If there’s one hard and fast rule I have, it’s that Democrats should not attack other Democrats. That being said, I emphatically urge former Colorado Governor John Hickenlooper to put the Democratic party first and withdraw from seeking the party’s nomination. He’s had one too many screwball gaffes to be taken seriously as a presidential candidate, the last one just a few hours ago. Hickenlooper got furiously booed at the Democratic Party convention in San Francisco, Saturday, for giving Fox News the sound bite of the year. Man, is this stupid!
One reason why attendees are annoyed by this: It's not like speakers were taking the stage to praise socialism. To them, Hick gave Fox et al a clip to further the next "Dems gone wild" storyline.
— Dave Weigel (@daveweigel) June 1, 2019
This is a bona fide disaster. Hickenlooper was booed because nobody in the Democratic party is talking about socialism being the answer. If you have heard one Democratic presidential candidate get up to any podium to say, “Socialism is the answer,” would you please contact me immediately? So, I don’t know from whence Hickenlooper parsed together that absurd comment, but in any event, we’re screwed: Fox is going to frame this as Hickenlooper pleading for reason and the wild-eyed pinko commie radical extremists in the Democratic party booing him down, because dad gum it, they WANT socialism! Yeah!
Socialism is still a dirty word, because of the USSR which was anything but a union of socialist republics, it was a hell hole run by dictators, always has been. Of course, the complete irony of this discussion is that the party getting in bed with the Russians is the GOP, but of course, because of gaffes like this, Democrats will be labelled socialist, which is one step below communist, and you know where that conversation is headed.
My opinion is that the man is a buffoon and dead last who we should be nominating for president. Saturday in San Francisco was not his first gaffe, not by a long shot. Politico:
DES MOINES—[March 29, 2019] The man knows how to make an entrance.
During his opening swing through Iowa after declaring his candidacy for president, at his very first campaign stop inside a bustling brew pub here south of downtown, John Hickenlooper arrives to find a crowd of more than 100 voters buzzing about the latest applicant to join the strangest job-interviewing process on Earth. Bending his lanky, 6-foot, 1-inch frame to fit through the crowded doorway of the events room, all eyes on the White House hopeful, the celestial nature of his moment shatters with the pint glass meeting the concrete floor just a few feet away.

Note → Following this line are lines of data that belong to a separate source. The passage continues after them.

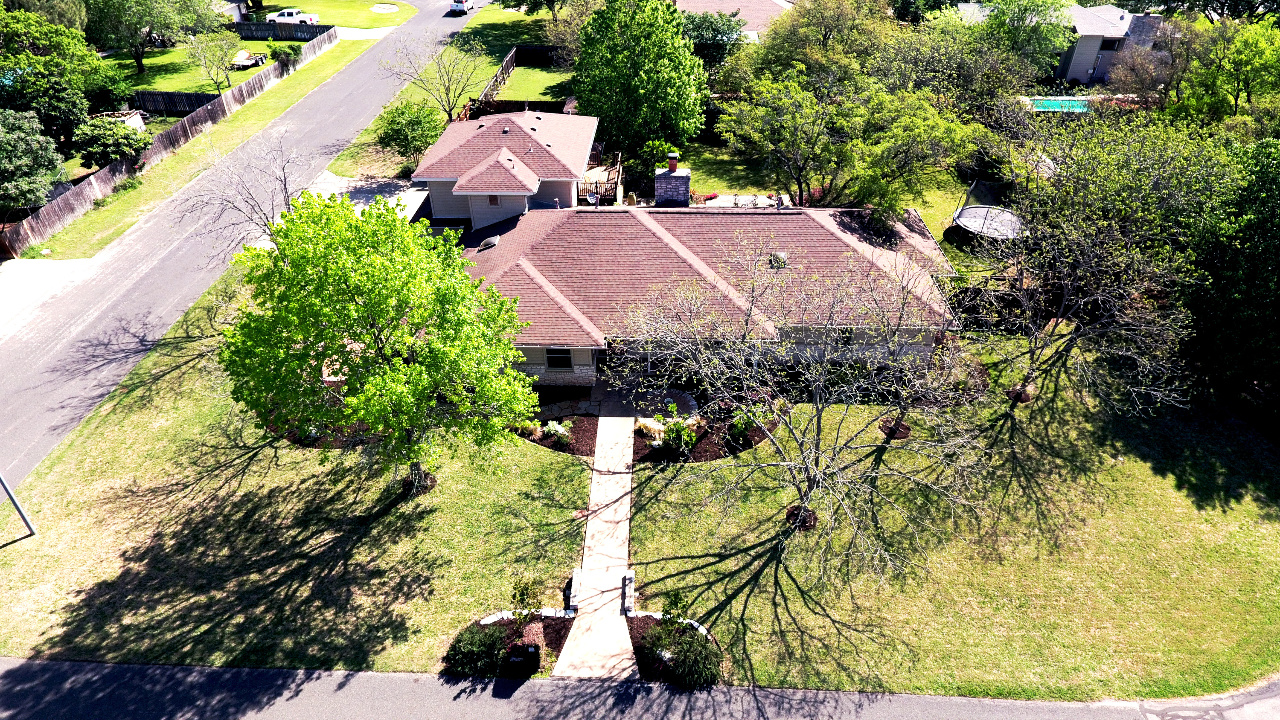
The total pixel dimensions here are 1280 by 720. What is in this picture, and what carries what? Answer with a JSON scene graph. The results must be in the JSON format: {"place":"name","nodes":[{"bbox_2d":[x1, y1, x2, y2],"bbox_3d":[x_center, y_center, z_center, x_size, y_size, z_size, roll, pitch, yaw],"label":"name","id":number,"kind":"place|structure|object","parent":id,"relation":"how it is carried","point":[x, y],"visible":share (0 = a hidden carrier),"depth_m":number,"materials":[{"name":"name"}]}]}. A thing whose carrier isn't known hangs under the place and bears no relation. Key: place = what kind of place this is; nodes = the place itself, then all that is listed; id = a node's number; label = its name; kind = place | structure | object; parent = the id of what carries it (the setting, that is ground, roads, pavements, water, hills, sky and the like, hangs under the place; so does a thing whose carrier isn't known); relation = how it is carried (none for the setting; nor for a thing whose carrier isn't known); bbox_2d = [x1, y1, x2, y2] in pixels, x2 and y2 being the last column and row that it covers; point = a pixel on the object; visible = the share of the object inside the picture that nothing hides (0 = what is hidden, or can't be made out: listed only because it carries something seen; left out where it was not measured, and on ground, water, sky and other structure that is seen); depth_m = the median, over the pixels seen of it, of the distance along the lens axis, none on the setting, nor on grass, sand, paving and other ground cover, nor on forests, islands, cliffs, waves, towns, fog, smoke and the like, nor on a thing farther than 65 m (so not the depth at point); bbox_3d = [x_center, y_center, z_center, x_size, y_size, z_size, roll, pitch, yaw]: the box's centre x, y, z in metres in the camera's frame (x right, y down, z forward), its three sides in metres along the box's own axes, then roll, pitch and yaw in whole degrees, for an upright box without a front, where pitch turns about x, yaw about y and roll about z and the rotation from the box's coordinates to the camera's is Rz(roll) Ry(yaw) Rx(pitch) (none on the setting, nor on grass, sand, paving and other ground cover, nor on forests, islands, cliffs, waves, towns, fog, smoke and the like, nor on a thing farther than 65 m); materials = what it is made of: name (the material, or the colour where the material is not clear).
{"place":"outdoors","nodes":[
{"label":"outdoors","id":0,"kind":"place"},
{"bbox_2d":[0,257,100,336],"label":"driveway","id":1,"kind":"structure","parent":0,"point":[40,264],"materials":[{"name":"concrete"}]},
{"bbox_2d":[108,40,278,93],"label":"lawn","id":2,"kind":"structure","parent":0,"point":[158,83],"materials":[{"name":"green plant"}]},
{"bbox_2d":[84,0,229,74],"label":"tree","id":3,"kind":"object","parent":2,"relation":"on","point":[137,60],"visible":0.99,"depth_m":54.78,"materials":[{"name":"green plant"}]},
{"bbox_2d":[232,49,266,68],"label":"trailer","id":4,"kind":"object","parent":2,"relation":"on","point":[244,53],"visible":0.84,"depth_m":57.55,"materials":[{"name":"black metal"}]},
{"bbox_2d":[270,43,300,69],"bbox_3d":[-27.342,-23.452,57.210,2.399,2.078,2.572,1,36,2],"label":"shrub","id":5,"kind":"object","parent":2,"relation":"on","point":[285,53],"visible":0.85,"depth_m":56.71,"materials":[{"name":"green plant"}]},
{"bbox_2d":[13,34,375,264],"label":"grass verge","id":6,"kind":"structure","parent":0,"point":[112,213],"materials":[{"name":"green plant"}]},
{"bbox_2d":[0,28,339,256],"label":"wooden fence","id":7,"kind":"object","parent":6,"relation":"on","point":[103,179],"visible":0.78,"depth_m":42.16,"materials":[{"name":"brown wood"}]},
{"bbox_2d":[0,1,476,486],"label":"road","id":8,"kind":"structure","parent":0,"point":[322,92],"materials":[{"name":"grey asphalt"}]},
{"bbox_2d":[449,0,471,15],"label":"car","id":9,"kind":"object","parent":8,"relation":"on","point":[457,5],"visible":0.93,"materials":[{"name":"metal"}]},
{"bbox_2d":[240,0,424,29],"label":"lawn","id":10,"kind":"structure","parent":0,"point":[302,5],"materials":[{"name":"green plant"}]},
{"bbox_2d":[370,3,399,12],"label":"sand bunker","id":11,"kind":"object","parent":10,"relation":"in","point":[385,8],"visible":0.97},
{"bbox_2d":[333,26,392,40],"label":"driveway","id":12,"kind":"structure","parent":0,"point":[373,33],"materials":[{"name":"concrete"}]},
{"bbox_2d":[307,171,426,221],"label":"driveway","id":13,"kind":"structure","parent":0,"point":[336,179],"materials":[{"name":"grey concrete"}]},
{"bbox_2d":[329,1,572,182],"label":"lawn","id":14,"kind":"structure","parent":0,"point":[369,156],"materials":[{"name":"green plant"}]},
{"bbox_2d":[373,98,443,163],"bbox_3d":[-12.779,-12.651,41.302,4.267,3.972,4.253,1,36,2],"label":"shrub","id":15,"kind":"object","parent":14,"relation":"on","point":[413,131],"visible":0.94,"depth_m":40.38,"materials":[{"name":"green plant"}]},
{"bbox_2d":[385,32,488,118],"bbox_3d":[-12.126,-17.071,45.459,6.373,6.661,6.297,29,45,34],"label":"bare tree","id":16,"kind":"object","parent":14,"relation":"on","point":[447,90],"visible":0.95,"depth_m":45.02,"materials":[{"name":"plant"}]},
{"bbox_2d":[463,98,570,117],"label":"wooden fence","id":17,"kind":"object","parent":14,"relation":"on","point":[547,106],"visible":0.37,"depth_m":47.80,"materials":[{"name":"brown wood"}]},
{"bbox_2d":[476,44,562,106],"bbox_3d":[-8.535,-19.838,53.326,2.543,2.148,13.072,1,36,2],"label":"wooden fence","id":18,"kind":"object","parent":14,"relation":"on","point":[501,74],"visible":0.44,"depth_m":54.82,"materials":[{"name":"brown wood"}]},
{"bbox_2d":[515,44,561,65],"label":"wooden fence","id":19,"kind":"object","parent":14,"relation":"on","point":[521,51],"visible":0.48,"depth_m":60.69,"materials":[{"name":"brown wood"}]},
{"bbox_2d":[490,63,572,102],"label":"lawn","id":20,"kind":"structure","parent":0,"point":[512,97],"materials":[{"name":"green plant"}]},
{"bbox_2d":[554,416,635,680],"label":"walkway","id":21,"kind":"structure","parent":0,"point":[626,478],"materials":[{"name":"concrete"}]},
{"bbox_2d":[531,383,702,421],"label":"patio","id":22,"kind":"structure","parent":0,"point":[681,398],"materials":[{"name":"grey"}]},
{"bbox_2d":[1,656,1278,719],"label":"road","id":23,"kind":"structure","parent":0,"point":[216,670],"materials":[{"name":"grey asphalt"}]},
{"bbox_2d":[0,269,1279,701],"label":"lawn","id":24,"kind":"structure","parent":0,"point":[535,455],"materials":[{"name":"green plant"}]},
{"bbox_2d":[0,472,36,537],"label":"pole","id":25,"kind":"object","parent":24,"relation":"on","point":[21,513],"visible":0.99,"depth_m":20.60,"materials":[{"name":"grey metal"}]},
{"bbox_2d":[267,419,376,449],"bbox_3d":[-10.290,2.105,24.876,4.321,0.296,3.229,1,36,2],"label":"mulch bed","id":26,"kind":"object","parent":24,"relation":"on","point":[306,444],"visible":0.28,"depth_m":24.21,"materials":[{"name":"brown plant"}]},
{"bbox_2d":[220,189,540,499],"bbox_3d":[-6.994,-0.476,20.244,8.025,9.130,8.308,-19,40,-23],"label":"tree","id":27,"kind":"object","parent":24,"relation":"on","point":[336,268],"visible":0.99,"depth_m":18.41,"materials":[{"name":"green plant"}]},
{"bbox_2d":[400,470,437,498],"bbox_3d":[-6.897,3.750,22.735,1.301,0.182,1.309,1,36,2],"label":"mulch bed","id":28,"kind":"object","parent":24,"relation":"on","point":[422,487],"visible":0.48,"depth_m":22.65,"materials":[{"name":"plant"}]},
{"bbox_2d":[445,613,571,678],"bbox_3d":[-3.175,6.969,18.362,3.157,0.183,2.704,1,36,2],"label":"mulch bed","id":29,"kind":"object","parent":24,"relation":"on","point":[554,643],"visible":0.41,"depth_m":18.59,"materials":[{"name":"brown wood"}]},
{"bbox_2d":[445,621,509,676],"bbox_3d":[-3.893,6.838,17.705,1.678,1.010,1.536,1,36,2],"label":"shrub","id":30,"kind":"object","parent":29,"relation":"on","point":[461,654],"visible":0.95,"depth_m":17.45,"materials":[{"name":"green plant"}]},
{"bbox_2d":[502,622,543,675],"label":"mailbox","id":31,"kind":"object","parent":29,"relation":"on","point":[521,648],"visible":0.89,"depth_m":17.44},
{"bbox_2d":[509,576,540,623],"bbox_3d":[-2.854,6.018,18.341,0.859,1.515,0.881,13,38,18],"label":"shrub","id":32,"kind":"object","parent":29,"relation":"on","point":[521,600],"visible":0.96,"depth_m":18.27,"materials":[{"name":"green plant"}]},
{"bbox_2d":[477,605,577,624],"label":"stone edging","id":33,"kind":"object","parent":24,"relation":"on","point":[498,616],"visible":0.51,"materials":[{"name":"white stone"}]},
{"bbox_2d":[515,414,598,456],"bbox_3d":[-2.879,2.345,24.557,3.148,0.206,2.745,1,36,2],"label":"mulch bed","id":34,"kind":"object","parent":24,"relation":"on","point":[584,435],"visible":0.58,"depth_m":24.47,"materials":[{"name":"brown plant"}]},
{"bbox_2d":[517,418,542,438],"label":"shrub","id":35,"kind":"object","parent":34,"relation":"on","point":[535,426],"visible":0.8,"depth_m":24.84,"materials":[{"name":"green plant"}]},
{"bbox_2d":[542,420,571,445],"bbox_3d":[-2.716,2.309,24.223,1.019,0.790,0.959,1,36,2],"label":"shrub","id":36,"kind":"object","parent":34,"relation":"on","point":[549,426],"visible":0.97,"depth_m":24.11,"materials":[{"name":"plant"}]},
{"bbox_2d":[566,568,584,613],"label":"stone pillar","id":37,"kind":"structure","parent":24,"relation":"on","point":[575,593],"depth_m":19.05,"materials":[{"name":"stone"}]},
{"bbox_2d":[622,570,634,614],"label":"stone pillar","id":38,"kind":"structure","parent":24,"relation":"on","point":[628,597],"depth_m":19.14,"materials":[{"name":"stone"}]},
{"bbox_2d":[628,614,722,687],"bbox_3d":[0.887,7.021,18.127,2.569,0.270,2.701,1,36,2],"label":"mulch bed","id":39,"kind":"object","parent":24,"relation":"on","point":[635,627],"visible":0.41,"depth_m":18.10,"materials":[{"name":"plant"}]},
{"bbox_2d":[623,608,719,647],"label":"stone edging","id":40,"kind":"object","parent":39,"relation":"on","point":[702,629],"visible":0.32,"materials":[{"name":"white stone"}]},
{"bbox_2d":[660,589,688,625],"bbox_3d":[0.868,6.246,18.397,0.807,1.393,0.818,14,38,19],"label":"shrub","id":41,"kind":"object","parent":39,"relation":"on","point":[674,604],"visible":0.86,"depth_m":18.32,"materials":[{"name":"green plant"}]},
{"bbox_2d":[649,620,721,688],"bbox_3d":[1.098,6.972,17.665,2.050,1.279,1.864,1,36,2],"label":"shrub","id":42,"kind":"object","parent":39,"relation":"on","point":[683,645],"visible":0.9,"depth_m":17.42,"materials":[{"name":"green plant"}]},
{"bbox_2d":[629,407,771,463],"bbox_3d":[2.059,2.263,24.788,5.101,0.223,3.810,1,36,2],"label":"mulch bed","id":43,"kind":"object","parent":24,"relation":"on","point":[748,444],"visible":0.51,"depth_m":24.31,"materials":[{"name":"brown wood"}]},
{"bbox_2d":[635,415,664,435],"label":"plant","id":44,"kind":"object","parent":43,"relation":"on","point":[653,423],"visible":0.65,"depth_m":24.62,"materials":[{"name":"beige plant"}]},
{"bbox_2d":[658,412,698,455],"bbox_3d":[1.182,2.260,23.696,1.467,1.561,1.493,-23,42,-28],"label":"shrub","id":45,"kind":"object","parent":43,"relation":"on","point":[679,426],"visible":0.94,"depth_m":23.58,"materials":[{"name":"green plant"}]},
{"bbox_2d":[725,406,760,445],"bbox_3d":[3.424,2.047,24.431,1.276,1.357,1.255,-29,45,-34],"label":"shrub","id":46,"kind":"object","parent":43,"relation":"on","point":[741,423],"visible":0.86,"depth_m":24.25,"materials":[{"name":"green plant"}]},
{"bbox_2d":[611,235,988,585],"bbox_3d":[3.971,0.863,18.789,9.488,9.532,10.012,-27,43,-31],"label":"bare tree","id":47,"kind":"object","parent":24,"relation":"on","point":[818,398],"visible":1,"depth_m":17.88,"materials":[{"name":"plant"}]},
{"bbox_2d":[784,505,816,531],"bbox_3d":[4.820,4.694,22.199,1.072,0.182,1.095,1,36,2],"label":"mulch bed","id":48,"kind":"object","parent":24,"relation":"on","point":[790,510],"visible":0.48,"depth_m":22.12,"materials":[{"name":"brown plant"}]},
{"bbox_2d":[878,417,911,441],"bbox_3d":[8.569,2.262,24.810,1.164,0.171,1.182,1,36,2],"label":"mulch bed","id":49,"kind":"object","parent":24,"relation":"on","point":[906,433],"visible":0.67,"depth_m":24.71,"materials":[{"name":"brown wood"}]},
{"bbox_2d":[1005,384,1035,404],"bbox_3d":[13.504,1.206,26.251,1.144,0.226,1.157,1,36,2],"label":"mulch ring","id":50,"kind":"object","parent":24,"relation":"on","point":[1021,401],"visible":0.56,"depth_m":26.10,"materials":[{"name":"brown plant"}]},
{"bbox_2d":[968,110,1223,408],"bbox_3d":[14.313,-3.058,23.828,8.455,9.947,8.731,-23,42,-28],"label":"bare tree","id":51,"kind":"object","parent":24,"relation":"on","point":[1065,291],"visible":0.99,"depth_m":22.66,"materials":[{"name":"plant"}]},
{"bbox_2d":[1178,132,1279,422],"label":"tree","id":52,"kind":"object","parent":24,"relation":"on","point":[1251,275],"visible":0.93,"depth_m":23.87,"materials":[{"name":"green plant"}]},
{"bbox_2d":[412,108,957,387],"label":"house","id":53,"kind":"structure","parent":0,"point":[700,270],"depth_m":29.03,"materials":[{"name":"brown"}]},
{"bbox_2d":[477,235,498,250],"bbox_3d":[-6.198,-4.836,30.213,0.821,0.565,0.943,1,36,2],"label":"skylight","id":54,"kind":"object","parent":53,"relation":"on","point":[489,241],"visible":0.91,"depth_m":30.05,"materials":[{"name":"metal"}]},
{"bbox_2d":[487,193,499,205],"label":"window","id":55,"kind":"structure","parent":53,"relation":"in","point":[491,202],"depth_m":30.42,"materials":[{"name":"brown"}]},
{"bbox_2d":[544,347,572,370],"bbox_3d":[-2.844,-0.179,25.925,1.059,1.334,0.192,1,36,2],"label":"window","id":56,"kind":"structure","parent":53,"relation":"in","point":[549,360],"depth_m":26.03,"materials":[{"name":"black glass"}]},
{"bbox_2d":[585,191,598,204],"bbox_3d":[-2.149,-7.189,33.299,0.571,0.757,0.596,23,42,28],"label":"satellite dish","id":57,"kind":"object","parent":53,"relation":"attached to","point":[591,197],"visible":0.93,"depth_m":33.28,"materials":[{"name":"white"}]},
{"bbox_2d":[578,149,621,204],"bbox_3d":[-2.697,-9.260,38.668,3.249,1.905,5.343,1,36,2],"label":"deck","id":58,"kind":"structure","parent":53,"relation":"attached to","point":[596,184],"depth_m":37.54,"materials":[{"name":"brown wood"}]},
{"bbox_2d":[654,155,691,207],"bbox_3d":[1.394,-7.474,31.897,1.283,2.646,1.223,1,36,2],"label":"chimney","id":59,"kind":"object","parent":53,"relation":"on","point":[660,188],"visible":0.98,"depth_m":31.52,"materials":[{"name":"brick"}]},
{"bbox_2d":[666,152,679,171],"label":"chimney cap","id":60,"kind":"object","parent":59,"relation":"on","point":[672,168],"visible":0.95,"depth_m":33.06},
{"bbox_2d":[769,251,787,267],"bbox_3d":[5.180,-3.794,27.674,0.683,0.538,0.794,1,36,2],"label":"roof vent","id":61,"kind":"object","parent":53,"relation":"on","point":[781,254],"visible":0.77,"depth_m":27.54,"materials":[{"name":"metal"}]},
{"bbox_2d":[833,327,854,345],"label":"window","id":62,"kind":"structure","parent":53,"relation":"in","point":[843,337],"depth_m":26.61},
{"bbox_2d":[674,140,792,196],"label":"lawn","id":63,"kind":"structure","parent":0,"point":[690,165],"materials":[{"name":"green plant"}]},
{"bbox_2d":[675,0,795,41],"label":"neighboring house","id":64,"kind":"structure","parent":0,"point":[762,17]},
{"bbox_2d":[953,1,1169,84],"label":"neighboring house","id":65,"kind":"structure","parent":0,"point":[1089,65],"materials":[{"name":"paint"}]},
{"bbox_2d":[1100,37,1123,49],"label":"window","id":66,"kind":"structure","parent":65,"relation":"in","point":[1112,44],"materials":[{"name":"black glass"}]},
{"label":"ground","id":67,"kind":"structure","parent":0},
{"bbox_2d":[0,108,66,215],"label":"tree","id":68,"kind":"object","parent":67,"relation":"on","point":[40,193],"visible":0.99,"depth_m":33.98,"materials":[{"name":"green plant"}]},
{"bbox_2d":[0,2,130,144],"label":"tree","id":69,"kind":"object","parent":67,"relation":"on","point":[38,60],"visible":0.89,"depth_m":40.88,"materials":[{"name":"green plant"}]},
{"bbox_2d":[74,114,148,168],"bbox_3d":[-29.319,-11.977,41.109,3.788,3.238,3.881,8,37,12],"label":"shrub","id":70,"kind":"object","parent":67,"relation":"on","point":[91,142],"visible":0.93,"depth_m":40.21,"materials":[{"name":"green plant"}]},
{"bbox_2d":[102,109,146,130],"bbox_3d":[-32.536,-14.623,46.107,2.467,1.557,2.435,1,36,2],"label":"shed","id":71,"kind":"structure","parent":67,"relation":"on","point":[135,120],"depth_m":45.90,"materials":[{"name":"white"}]},
{"bbox_2d":[127,90,221,115],"bbox_3d":[-32.395,-17.654,50.731,9.313,1.671,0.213,1,36,2],"label":"wooden fence","id":72,"kind":"object","parent":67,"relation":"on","point":[142,97],"visible":0.66,"depth_m":50.61,"materials":[{"name":"brown wood"}]},
{"bbox_2d":[186,29,246,95],"bbox_3d":[-28.848,-20.261,50.797,4.124,4.924,4.077,29,45,34],"label":"tree","id":73,"kind":"object","parent":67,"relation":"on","point":[209,67],"visible":0.99,"depth_m":50.07,"materials":[{"name":"plant"}]},
{"bbox_2d":[176,132,301,253],"bbox_3d":[-14.912,-5.673,29.015,5.778,6.703,5.826,-30,45,-35],"label":"bare tree","id":74,"kind":"object","parent":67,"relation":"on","point":[285,188],"visible":0.71,"depth_m":28.36,"materials":[{"name":"plant"}]},
{"bbox_2d":[231,21,336,41],"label":"wooden fence","id":75,"kind":"object","parent":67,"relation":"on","point":[262,35],"visible":0.65,"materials":[{"name":"wood"}]},
{"bbox_2d":[265,8,317,24],"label":"pickup truck","id":76,"kind":"object","parent":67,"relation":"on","point":[285,14],"visible":0.74,"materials":[{"name":"white metal"}]},
{"bbox_2d":[571,0,706,163],"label":"tree","id":77,"kind":"object","parent":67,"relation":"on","point":[628,28],"visible":0.98,"depth_m":38.78,"materials":[{"name":"green plant"}]},
{"bbox_2d":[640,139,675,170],"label":"shrub","id":78,"kind":"object","parent":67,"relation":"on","point":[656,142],"visible":0.6,"depth_m":40.64,"materials":[{"name":"green plant"}]},
{"bbox_2d":[679,9,748,71],"bbox_3d":[4.362,-20.768,50.435,7.030,6.513,7.052,1,36,2],"label":"tree","id":79,"kind":"object","parent":67,"relation":"on","point":[709,28],"visible":0.66,"depth_m":48.52,"materials":[{"name":"green plant"}]},
{"bbox_2d":[746,0,895,87],"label":"tree","id":80,"kind":"object","parent":67,"relation":"on","point":[808,12],"visible":0.84,"depth_m":44.30,"materials":[{"name":"green plant"}]},
{"bbox_2d":[718,70,975,213],"bbox_3d":[9.405,-10.089,35.094,9.877,8.357,10.278,-27,44,-32],"label":"tree","id":81,"kind":"object","parent":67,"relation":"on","point":[797,115],"visible":0.96,"depth_m":32.90,"materials":[{"name":"green plant"}]},
{"bbox_2d":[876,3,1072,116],"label":"tree","id":82,"kind":"object","parent":67,"relation":"on","point":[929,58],"visible":0.85,"depth_m":42.25,"materials":[{"name":"green plant"}]},
{"bbox_2d":[950,181,1025,241],"bbox_3d":[17.375,-7.215,36.635,3.774,1.879,3.904,1,36,2],"label":"trampoline","id":83,"kind":"object","parent":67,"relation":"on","point":[961,218],"visible":0.73,"depth_m":36.50,"materials":[{"name":"grey fabric"}]},
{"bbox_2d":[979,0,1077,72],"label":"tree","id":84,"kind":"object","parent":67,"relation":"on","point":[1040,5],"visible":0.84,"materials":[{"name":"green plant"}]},
{"bbox_2d":[1027,97,1091,112],"bbox_3d":[29.284,-17.269,51.455,3.601,1.202,3.016,1,36,2],"label":"swimming pool","id":85,"kind":"structure","parent":67,"relation":"in","point":[1035,101],"depth_m":51.25,"materials":[{"name":"teal liquid"}]},
{"bbox_2d":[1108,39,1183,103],"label":"tree","id":86,"kind":"object","parent":67,"relation":"on","point":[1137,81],"visible":0.78,"depth_m":46.27,"materials":[{"name":"brown plant"}]},
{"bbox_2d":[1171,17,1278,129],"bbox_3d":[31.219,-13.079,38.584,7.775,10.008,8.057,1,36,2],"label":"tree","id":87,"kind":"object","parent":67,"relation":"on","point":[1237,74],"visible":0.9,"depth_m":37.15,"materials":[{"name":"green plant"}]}
]}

It spawns something of a Zapruder film debate: Some attendees say they saw Hickenlooper fumble the glass, others insist he bumped into the man who dropped it, while the candidate himself swears he had nothing to with the accident. Whatever the real explanation, it’s less compelling than what happens next. Hickenlooper instinctively kneels and begins picking up the shards with his bare hands, shooing away staffers trying to stop him, and assuring them that nobody in this bar has more experience picking up broken glass than he has. […]
The candidate’s friends call him “odd,” “quirky,” “eccentric.” For anyone who watched Hickenlooper’s recent CNN town hall—a prime-time event capable of jump-starting a longshot candidacy—these descriptors seem generous. When asked whether he would commit to picking a woman as his running mate, Hickenlooper said he would, then drew groans from the audience by adding, “How come we’re not asking, more often, the women, ‘Would you be willing to put a man on the ticket?’” (He clearly intended to highlight the historic gender imbalance in presidential politics, but the execution made him seem tone-deaf at best or pandering at worst.) Later in the program, Hickenlooper recalled the time he took his mother to see “Deep Throat” due to his ignorance of what the X-rating meant, setting social media ablaze once more and likely sending his campaign staffers scattering for the nearest cocktail hour.
He also published a book of memoirs in 2016 where he talks about his quest to lose his virginity. Please, Mr. Hickenlooper, I beg you: put party first and withdraw your candidacy. The Democrats are facing enough problems storming the castle, we don’t need you tripping over your own shoelaces and slowing us up.
I am aware of your virtues of being a scientist and a self-made millionaire, and you did much to revitalize Denver. I know you expanded public transportation and you are credited with expanding health care coverage. These are laudable achievements and I do laud them.
I respectfully submit that there are other Democrats more suited for the top position on the ticket and that you should withdraw.
BTW, I was born and raised in Denver, for whatever that’s worth. As a fellow Coloradan, now residing in California, I implore you to do the right thing. Just my two cents.